Last week, John and I each received a letter from the County Surrogate’s office regarding a guardianship form we were required to file within 90 days of our hearing last May. I mailed out the form certified mail in July and USPS tracking told me it had been received. According to the letters however, the form had not reached the Surrogate’s office and “Failure to file court-ordered reports may require further review or action by a Superior Court judge.“
At our hearing in May the judge told us, YOU MUST COMPLY WITH ANNUAL REPORTING AND AGREE TO GUARDIANSHIP MONITORING.
The NJ Courts website explains the Guardianship Monitor program as made up of trained volunteers who help the courts review documents and update records. However, during our hearing, the judge made it sound like monitoring could include phone calls or in-person visits.
I try to view things in an optimistic light, until I have good reason not to. Then I go straight to worst case scenario mode. For that I absolutely blame Catholic school. So when the judge said we would be monitored, I envisioned Big Brother.
The thing is our case was simple, uncontested. In his report, Benjamin’s court appointed lawyer said,”It is readily apparent that, as his parents, the Plaintiffs, are really just applying to do what they are already doing: managing all of their son’s affairs and advocating on his behalf to ensure that he reaches his potential – while at the same time ensuring that he is healthy, safe and secure and that he is not subject to potential abuse.”
I think for the past 18 plus years John and I have done a good job of caring for and protecting Benjamin. I’m grateful his lawyer took notice.

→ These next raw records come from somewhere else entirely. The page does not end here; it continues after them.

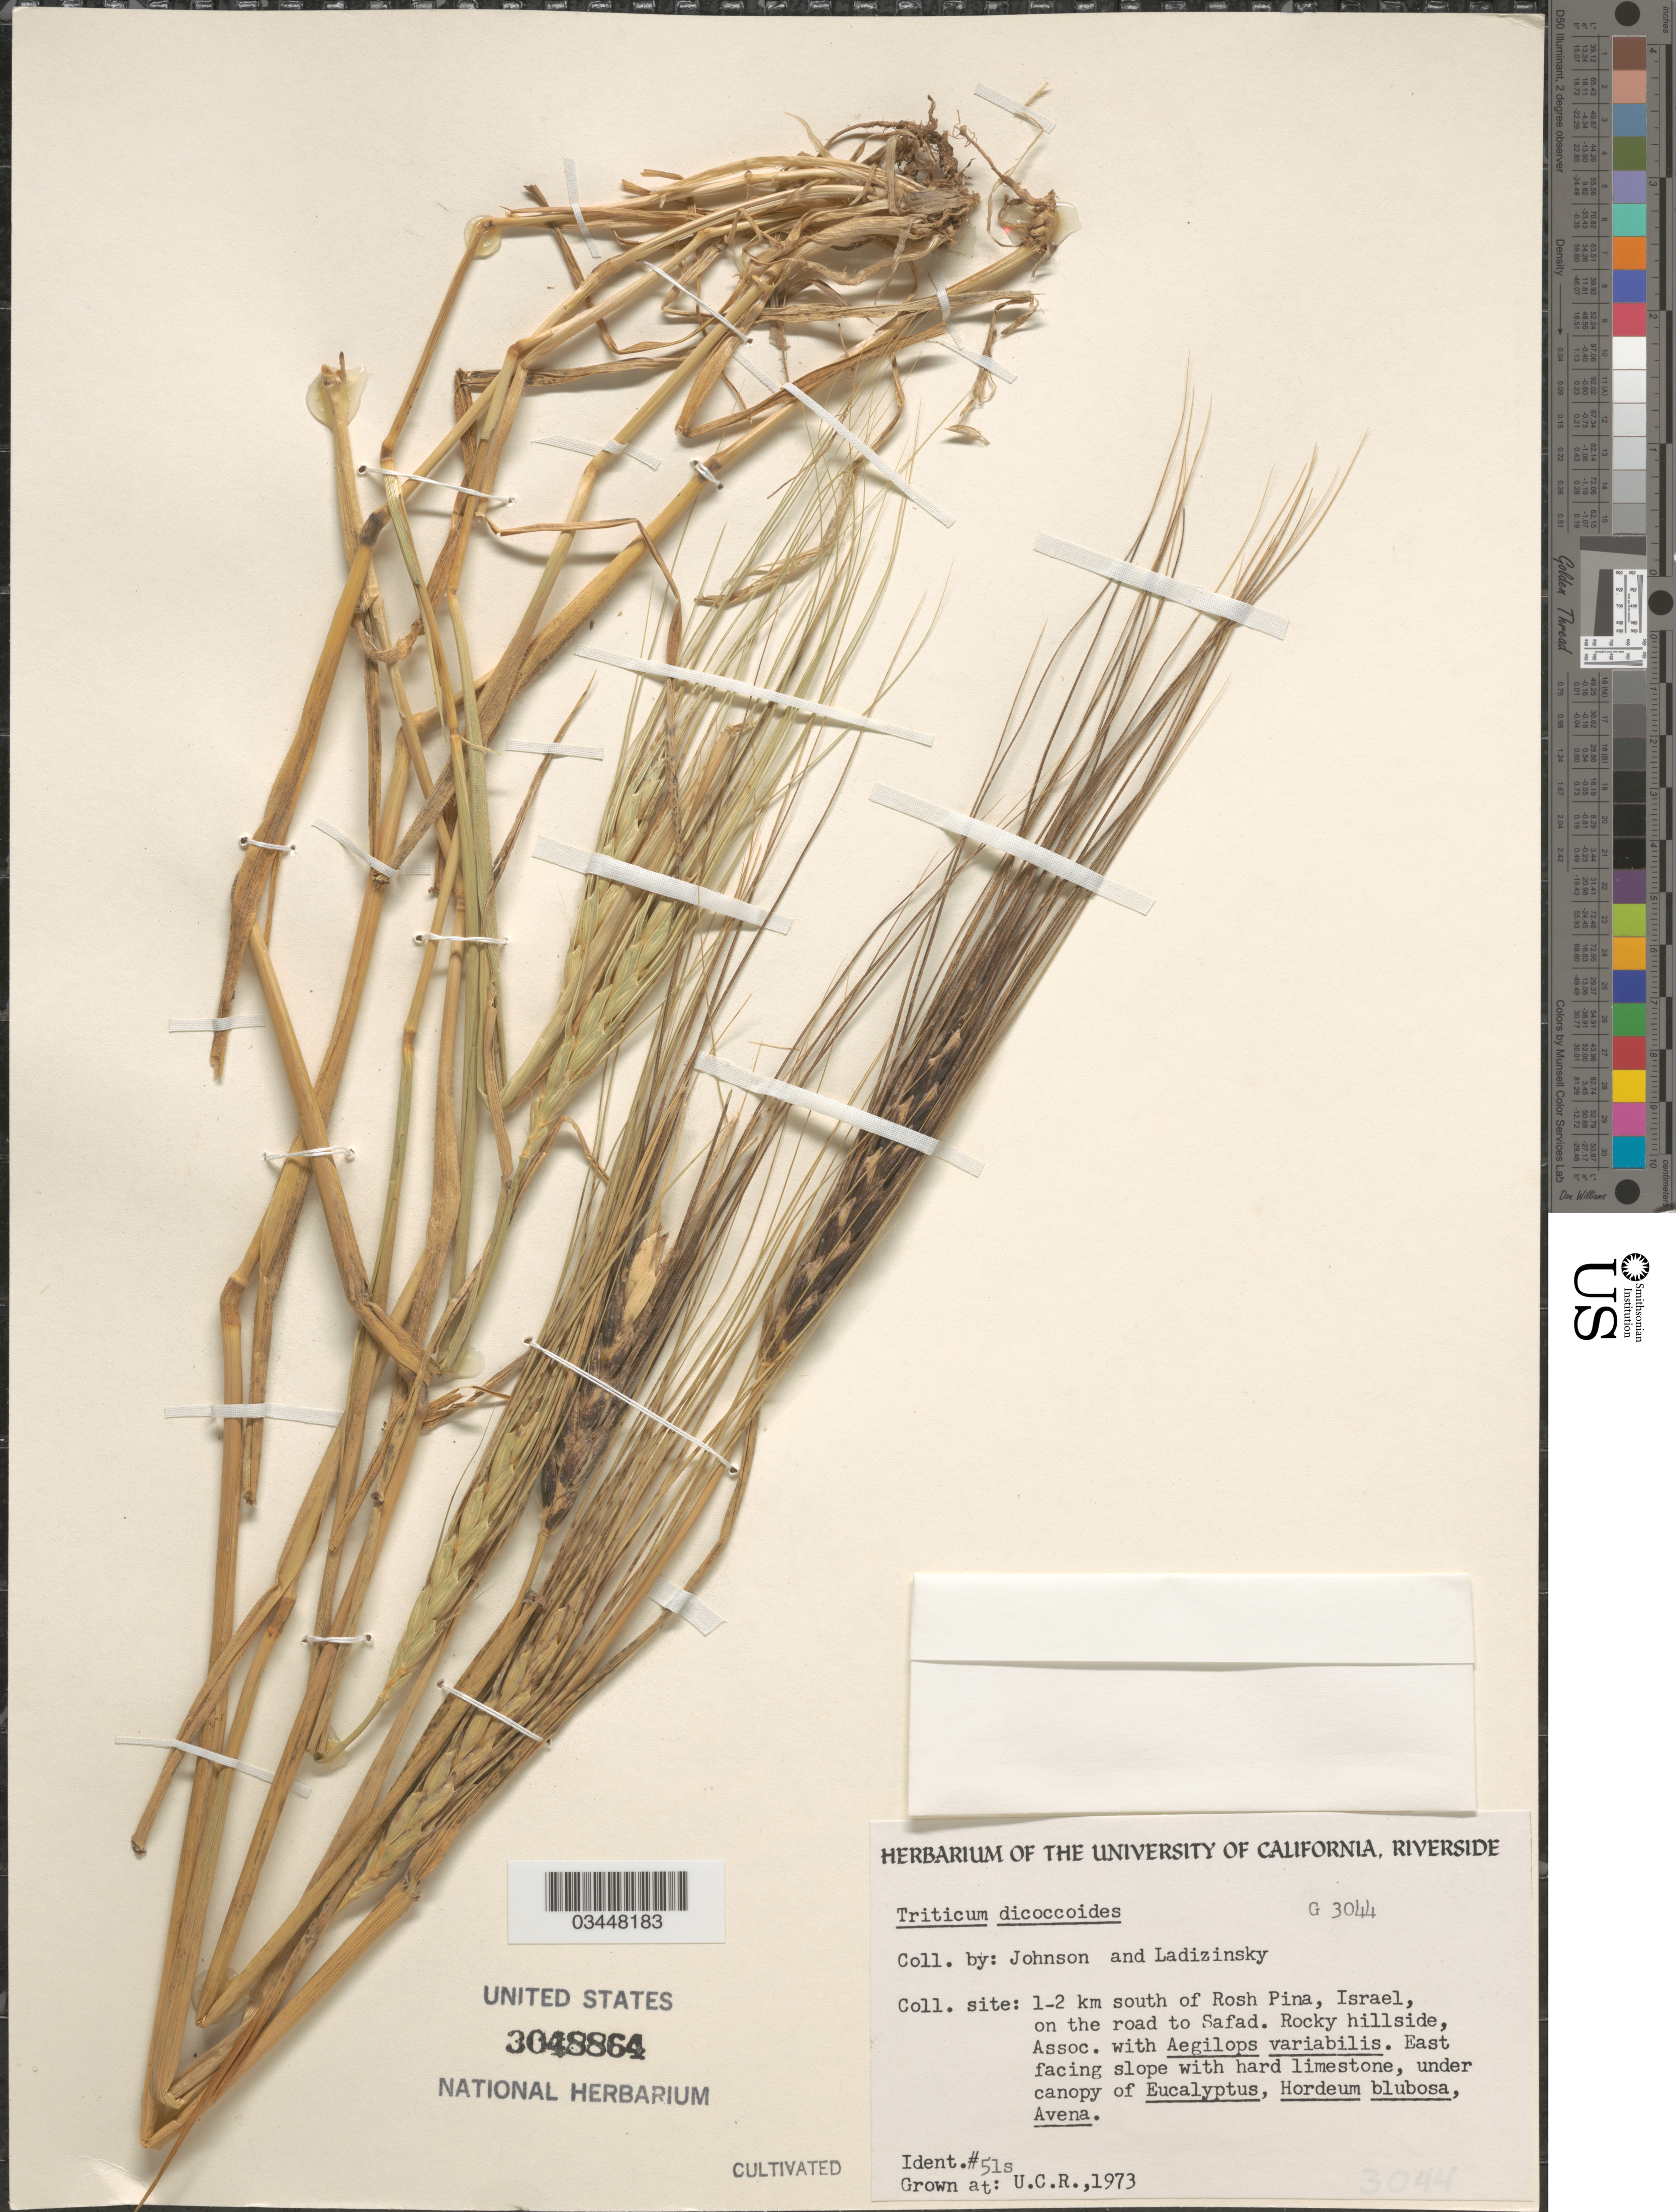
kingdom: Plantae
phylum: Tracheophyta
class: Liliopsida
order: Poales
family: Poaceae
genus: Triticum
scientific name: Triticum dicoccoides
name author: (Körn.) Körn. ex Schweinf.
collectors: ex herb. Univ. of California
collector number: G3044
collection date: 1973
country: United States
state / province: California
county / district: Riverside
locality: U.C.R.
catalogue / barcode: US 3048864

I understand that the guardianship system was put into place because there were miserable human beings who took advantage of their sick, elderly, and affluent relatives, but I don’t like that parents such as me and John are, as one lawyer put it, “shoehorned” into the same system.
In my essay, “Bury My Son Before I Die,” I said, “We knew we would always be judged.” So many people have asked me, “Who are you afraid will judge you?”
I expect other parents and strangers to judge us, but I can live with that. I can live with the court’s requirements even though I don’t like them. But I’m having a hard time being judged by a system so flawed that it spits out threatening letters to parents who already did what was asked, especially when the human beings in charge of that system have the power to strip us of the legal right to care for our son.
If you think the courts would never deny a family the right to guardianship, read this recently published piece by The New Yorker: “How the Elderly Lose Their Rights” and soak in the fact that courts can appoint strangers who have made guardianship a profitable business.
By the way, after several phone call attempts, I went to the County Surrogates office to hand deliver a copy of the form I mailed in July. Turns out they did have our form and sent those intimidating letters to us by mistake.